Em Portugal, nos últimos anos, tem havido sinais de interesse em explorar este conceito. Em 2018, surge a associação Hac.Ora com o objetivo de promover o conceito de cohousing em Portugal e acompanhar este tipo de projetos. A primeira Lei de Bases da Habitação, lançada em 2019, não só comtempla o conceito de habitação colaborativa como reforça o papel do setor cooperativo no desenvolvimento de soluções habitacionais. Neste momento, vários são os grupos de (futuros) moradores que se encontram formalizados em cooperativas. Existem projetos em curso (em processo de licenciamento), nomeadamente as cooperativas HabitaRegen Abrigada e HabitaRegen Sesimbra. Por sua vez, algumas câmaras municipais têm manifestado interesse em apoiar este tipo de iniciativas. 

Mas está ainda tudo muito “verde” e um pouco a medo. Há, portanto, que agilizar o processo, que já em si é longo.

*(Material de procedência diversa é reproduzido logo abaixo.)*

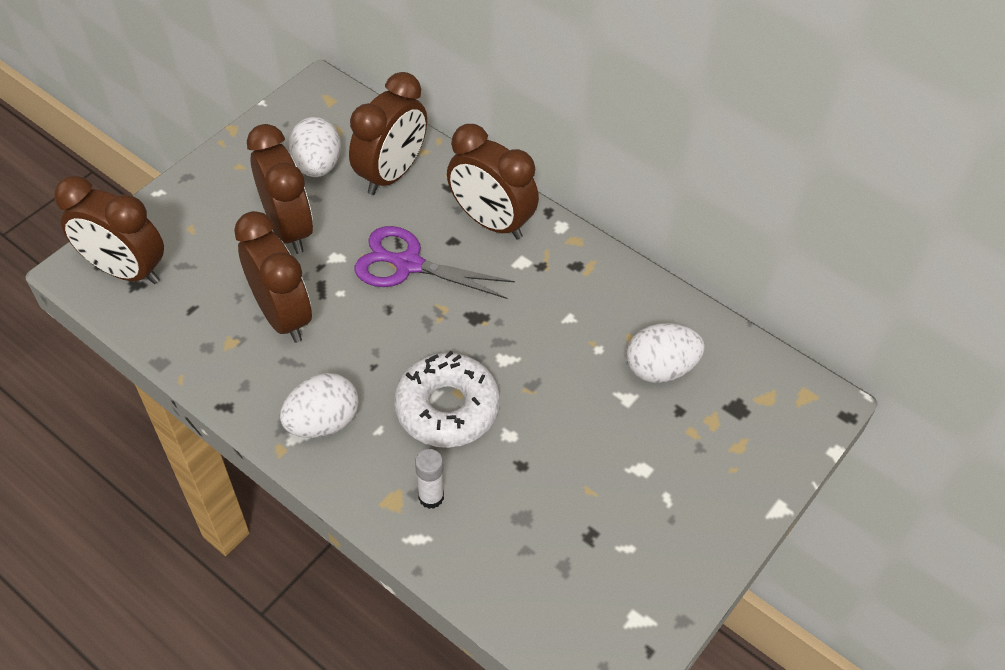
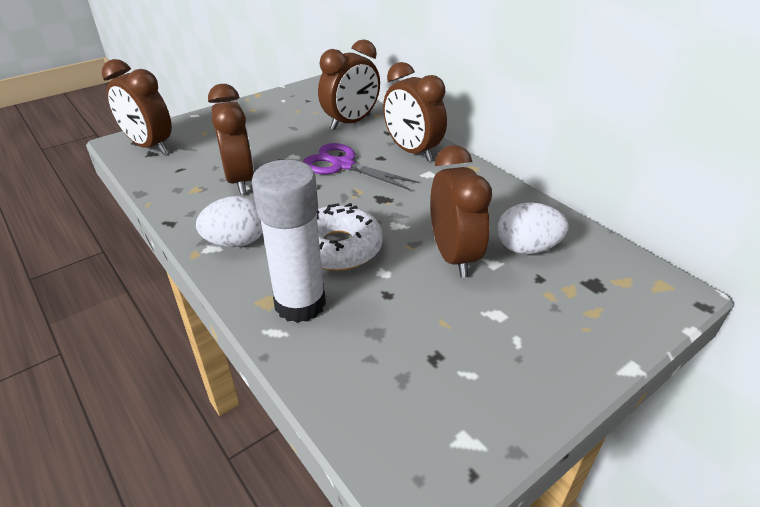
camera: 15 degrees right, 15 degrees down
brown clock [247,124,313,254] -> brown clock moved to [430,145,492,278]
white egg [289,117,341,177] -> none
white glue stick [415,449,444,509] -> white glue stick [252,159,326,323], size x2.20

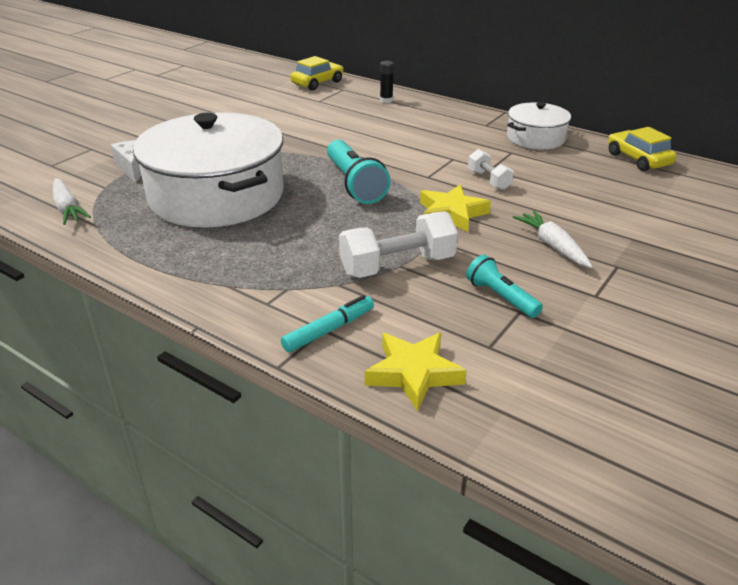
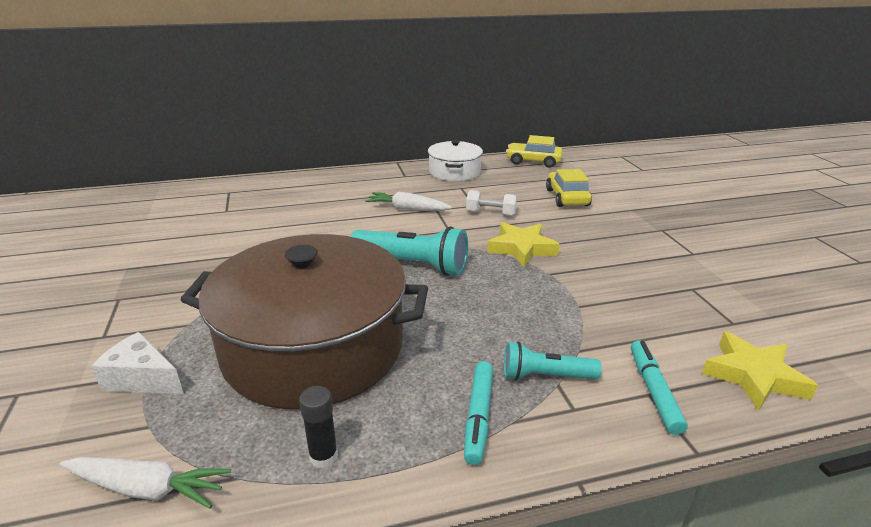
camera: 50 degrees left, 5 degrees down
white pot [133,112,284,228] -> brown pot [180,234,428,409]
yellow car [290,56,344,90] -> yellow car moved to [546,169,592,207]
white dumbbell [339,211,458,278] -> none
black glue stick [380,61,394,103] -> black glue stick moved to [299,386,338,468]
turquoise flashlight [466,255,543,318] -> turquoise flashlight moved to [504,342,602,380]
white carrot [513,211,593,268] -> white carrot moved to [365,191,452,211]
none -> turquoise marker [464,361,493,465]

Há que atualizar a legislação vigente relativa ao licenciamento deste tipo de projetos (por exemplo, deixar de ser obrigatória a construção de estacionamento para automóveis ou renovar os padrões espaciais mínimos). Há que promover um conjunto de incentivos fiscais e facilitar o direito de superfície a terrenos e – principalmente – imóveis devolutos públicos. Há que criar parcerias entre cooperativas e câmaras municipais e entidades do setor social. Como tem sido feito em vários países da Europa.

É necessária, acima de tudo, uma mudança de paradigma no modo de encarar a habitação, que renove os modelos de propriedade e que permita uma maior participação de todas as partes interessadas desde o conceito à manutenção do edifício. Confiando na autonomia e capacidade de autogestão dos cidadãos, renovando o compromisso social dos arquitetos, e agilizando as condições para finalizar tais processos. 

Sabemos que não é uma solução que agrade a todos e que não vai resolver o problema (sistémico) da habitação. Mas sabemos que abre um leque de novas ferramentas para a provisão e gestão de habitação. Num país cada vez mais velho e com estruturas familiares cada vez mais diversificadas, a habitação colaborativa tem o potencial de apresentar soluções fora do mercado especulativo, espacialmente mais adequadas e com forte sentido de comunidade e sustentabilidade.